= What needs to be done =
Leave the pictures out. Copy every other part of the entries exactly.

- - - - - - -

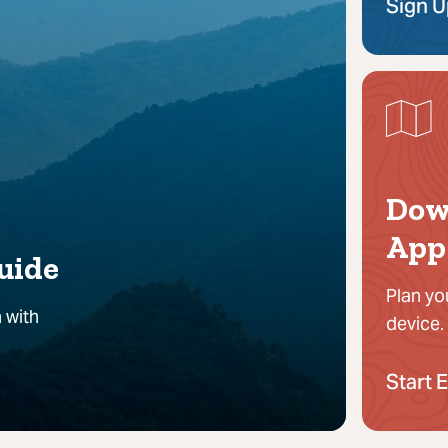
Sign 
Dow
App
uide
Plan yo
 with
device.
Start 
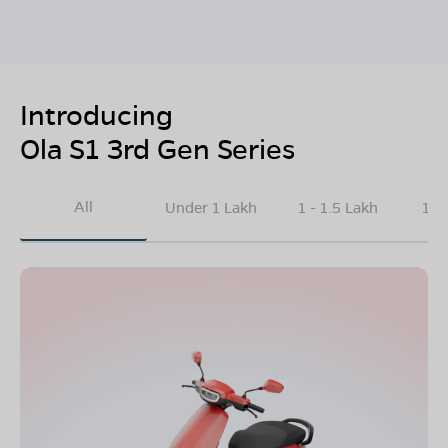
Introducing
Ola S1 3rd Gen Series
All
Under 1 Lakh
1 - 1.5 Lakh
1.5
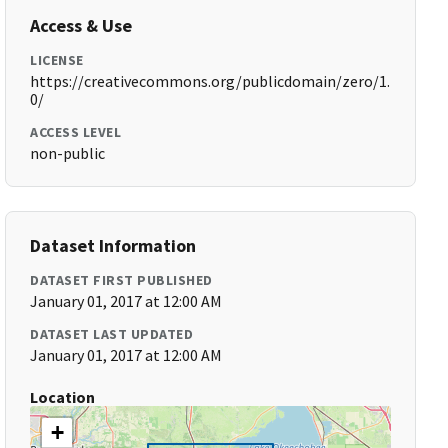
Access & Use
LICENSE
https://creativecommons.org/publicdomain/zero/1.
0/
ACCESS LEVEL
non-public
Dataset Information
DATASET FIRST PUBLISHED
January 01, 2017 at 12:00 AM
DATASET LAST UPDATED
January 01, 2017 at 12:00 AM
Location
+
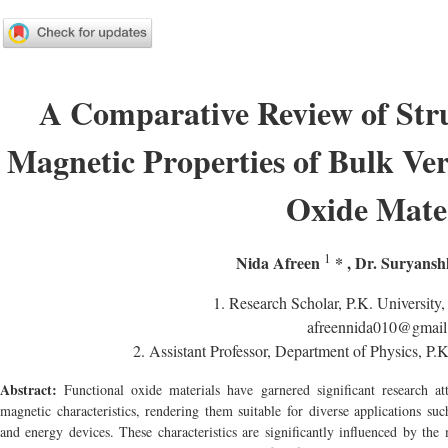
A Comparative Review of Struc
Magnetic Properties of Bulk Ver
Oxide Mate
1
Nida Afreen
*
,
Dr. Suryans
1.
Research Scholar, P.K. University,
afreennida010@gmai
2.
Assistant Professor, Department of Physics, P.K
Abstract:
Functional oxide materials have garnered significant research atte
magnetic characteristics, rendering them suitable for diverse applications su
and energy devices. These characteristics are significantly influenced by the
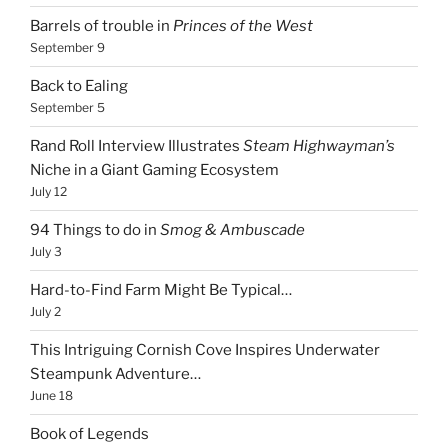
Barrels of trouble in
Princes of the West
September 9
Back to Ealing
September 5
Rand Roll Interview Illustrates
Steam Highwayman’s
Niche in a Giant Gaming Ecosystem
July 12
94 Things to do in
Smog & Ambuscade
July 3
Hard-to-Find Farm Might Be Typical…
July 2
This Intriguing Cornish Cove Inspires Underwater
Steampunk Adventure…
June 18
Book of Legends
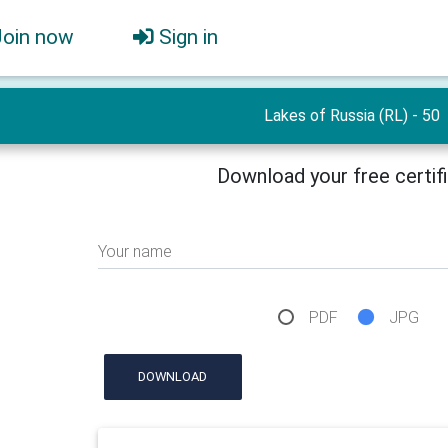
Join now
Sign in
Lakes of Russia (RL) - 50
Download your free certif
Your name
PDF
JPG
DOWNLOAD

- - - - - - -

= Output of the exercise =
Sign 
Dow
App
uide
Plan yo
 with
device.
Start 
Introducing
Ola S1 3rd Gen Series
All
Under 1 Lakh
1 - 1.5 Lakh
1.5
Access & Use
LICENSE
https://creativecommons.org/publicdomain/zero/1.
0/
ACCESS LEVEL
non-public
Dataset Information
DATASET FIRST PUBLISHED
January 01, 2017 at 12:00 AM
DATASET LAST UPDATED
January 01, 2017 at 12:00 AM
Location
+
A Comparative Review of Struc
Magnetic Properties of Bulk Ver
Oxide Mate
1
Nida Afreen
*
,
Dr. Suryans
1.
Research Scholar, P.K. University,
afreennida010@gmai
2.
Assistant Professor, Department of Physics, P.K
Abstract:
Functional oxide materials have garnered significant research atte
magnetic characteristics, rendering them suitable for diverse applications su
and energy devices. These characteristics are significantly influenced by the
Barrels of trouble in
Princes of the West
September 9
Back to Ealing
September 5
Rand Roll Interview Illustrates
Steam Highwayman’s
Niche in a Giant Gaming Ecosystem
July 12
94 Things to do in
Smog & Ambuscade
July 3
Hard-to-Find Farm Might Be Typical…
July 2
This Intriguing Cornish Cove Inspires Underwater
Steampunk Adventure…
June 18
Book of Legends
Join now
Sign in
Lakes of Russia (RL) - 50
Download your free certif
Your name
PDF
JPG
DOWNLOAD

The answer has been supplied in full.